With any of these options, you want to stop the build the moment a test fails, or at least alert developers that it has failed. That’s where we’re starting – the plan is to get the build to fail fast first, then implement one of the options above.

Run functional, non-visual tests without a browser. Without the overhead of starting and displaying a browser, you can get a lot of your workflow tested and run (we think) much faster. WebDriver does this, and it will soon be available as part of Selenium. Something like HTMLUnit might also be useful. Unfortunately we don’t seem to have a lot of pure workflow in our applications, so this seems less relevant for us.

Use builders to seed data. This is a variation on the previous item. If you’re creating test data through tests that run in the browser, stop now! It’s the slowest way to do it – just think of all the totally unnecessary retesting your data-entry screens are getting when you do this. At present, we have a canned database that we load in when the tests start, which at least avoids the need to seed during test runs. However, the Doctor suggested we go even further, and let each test create and destroy its own data really quickly, without the browser at all. The Builder pattern is likely to be helpful here. Joel is trying out a simplified version of this, where he populates a load of data at once through a single browser request – though ideally you should do it all on the server, with no browser requests at all.

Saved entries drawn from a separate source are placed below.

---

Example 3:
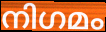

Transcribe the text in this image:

നിഗമം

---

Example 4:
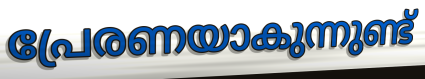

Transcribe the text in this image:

പ്രേരണയാകുന്നുണ്ട്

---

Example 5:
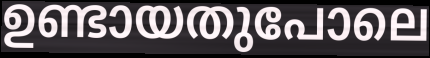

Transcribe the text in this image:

ഉണ്ടായതുപോലെ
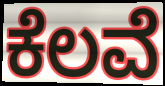
ಕೆಲವೆ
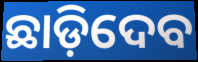
ଛାଡ଼ିଦେବ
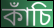
কাঁচি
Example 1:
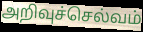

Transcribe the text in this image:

அறிவுச்செல்வம்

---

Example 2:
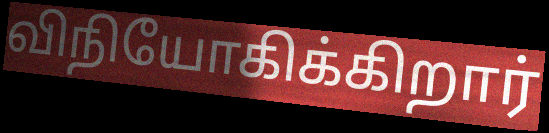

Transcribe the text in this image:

விநியோகிக்கிறார்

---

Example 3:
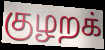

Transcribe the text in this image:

Parallelise, parallelise, parallelise! We already run one test type through three simultaneously running slaves. But we could certainly do more – add slaves, add servers so we have less competition among projects, and more. JUnit is doing more with parallelism these days, though Selenium Grid may be more directly relevant. We’re clearing the decks on a server so we can put on some virtual machines and try this out.

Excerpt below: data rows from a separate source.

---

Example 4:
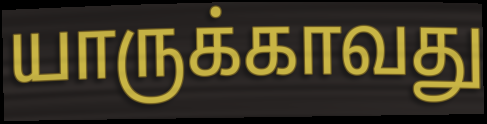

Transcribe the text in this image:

யாருக்காவது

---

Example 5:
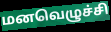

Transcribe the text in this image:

மனவெழுச்சி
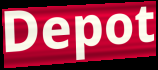
Depot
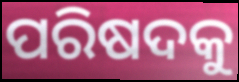
ପରିଷଦକୁ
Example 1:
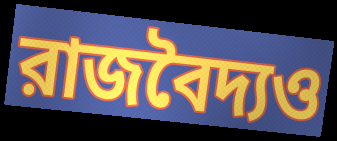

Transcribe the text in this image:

রাজবৈদ্যও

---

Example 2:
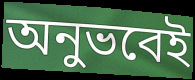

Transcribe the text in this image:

অনুভবেই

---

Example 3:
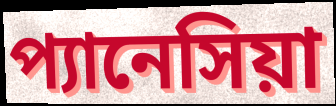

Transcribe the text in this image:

প্যানেসিয়া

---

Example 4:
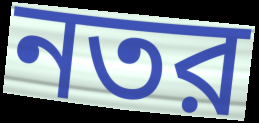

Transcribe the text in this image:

নতর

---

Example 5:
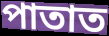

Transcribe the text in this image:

পাতাত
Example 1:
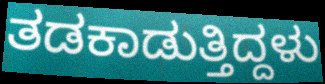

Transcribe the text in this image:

ತಡಕಾಡುತ್ತಿದ್ದಳು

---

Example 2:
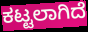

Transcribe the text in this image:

ಕಟ್ಟಲಾಗಿದೆ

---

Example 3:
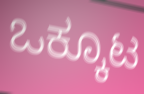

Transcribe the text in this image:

ಒಕ್ಕೂಟ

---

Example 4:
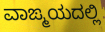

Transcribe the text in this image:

ವಾಙ್ಮಯದಲ್ಲಿ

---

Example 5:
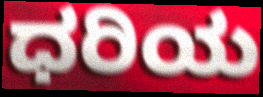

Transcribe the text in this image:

ಧರಿಯ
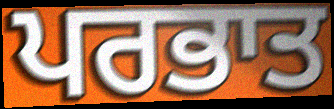
ਪਰਭਾਤ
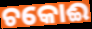
ଚକୋଈ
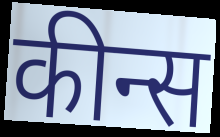
कीन्स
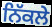
ਨਿੱਕਲੇ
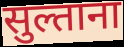
सुल्ताना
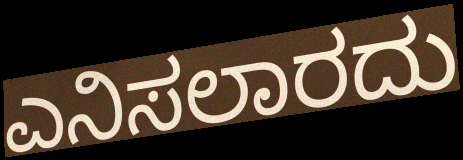
ಎನಿಸಲಾರದು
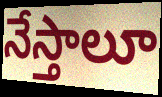
నేస్తాలూ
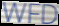
WFD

A few other ideas also came up during our discussion. Windowlicker is an alternative for functional testing (though I can’t imagine actually saying the words “we are using Windowlicker” without breaking down laughing). You can take movies of your functional tests running to help you debug them (and to entertain you if you’re really bored); vnc2swf may be useful for this. And Cargo may be useful if you want to swap containers (e.g. run Jetty in test, Tomcat in production).

Expect an update soon on the ongoing saga; we have some more advice to absorb and we need to get moving on some of the tasks above to see if they work for us.